• Goal of the exercise: For this exercise, transcribe all the entries exactly as given and omit the images.

• Input:
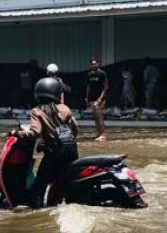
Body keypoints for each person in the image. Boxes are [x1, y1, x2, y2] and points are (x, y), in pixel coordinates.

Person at [15, 76, 79, 208]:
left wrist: (16, 133)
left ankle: (36, 209)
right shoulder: (65, 108)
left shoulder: (37, 111)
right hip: (72, 152)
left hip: (54, 155)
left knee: (40, 184)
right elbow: (75, 128)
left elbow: (34, 133)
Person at [86, 58, 109, 142]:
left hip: (100, 99)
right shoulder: (89, 74)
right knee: (95, 117)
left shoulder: (102, 73)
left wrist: (100, 99)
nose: (93, 65)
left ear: (98, 64)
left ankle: (103, 135)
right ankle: (99, 133)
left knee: (100, 117)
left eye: (95, 64)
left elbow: (105, 87)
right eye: (92, 64)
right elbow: (88, 86)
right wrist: (87, 96)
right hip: (92, 98)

• Finished task:
Body keypoints for each person in the image. Boxes are [x1, y1, x2, y2] and points are (x, y), in pixel coordinates.

Person at [15, 76, 79, 208]:
left wrist: (16, 133)
left ankle: (36, 209)
right shoulder: (65, 108)
left shoulder: (37, 111)
right hip: (72, 152)
left hip: (54, 155)
left knee: (40, 184)
right elbow: (75, 128)
left elbow: (34, 133)
Person at [86, 58, 109, 142]:
left hip: (100, 99)
right shoulder: (89, 74)
right knee: (95, 117)
left shoulder: (102, 73)
left wrist: (100, 99)
nose: (93, 65)
left ear: (98, 64)
left ankle: (103, 135)
right ankle: (99, 133)
left knee: (100, 117)
left eye: (95, 64)
left elbow: (105, 87)
right eye: (92, 64)
right elbow: (88, 86)
right wrist: (87, 96)
right hip: (92, 98)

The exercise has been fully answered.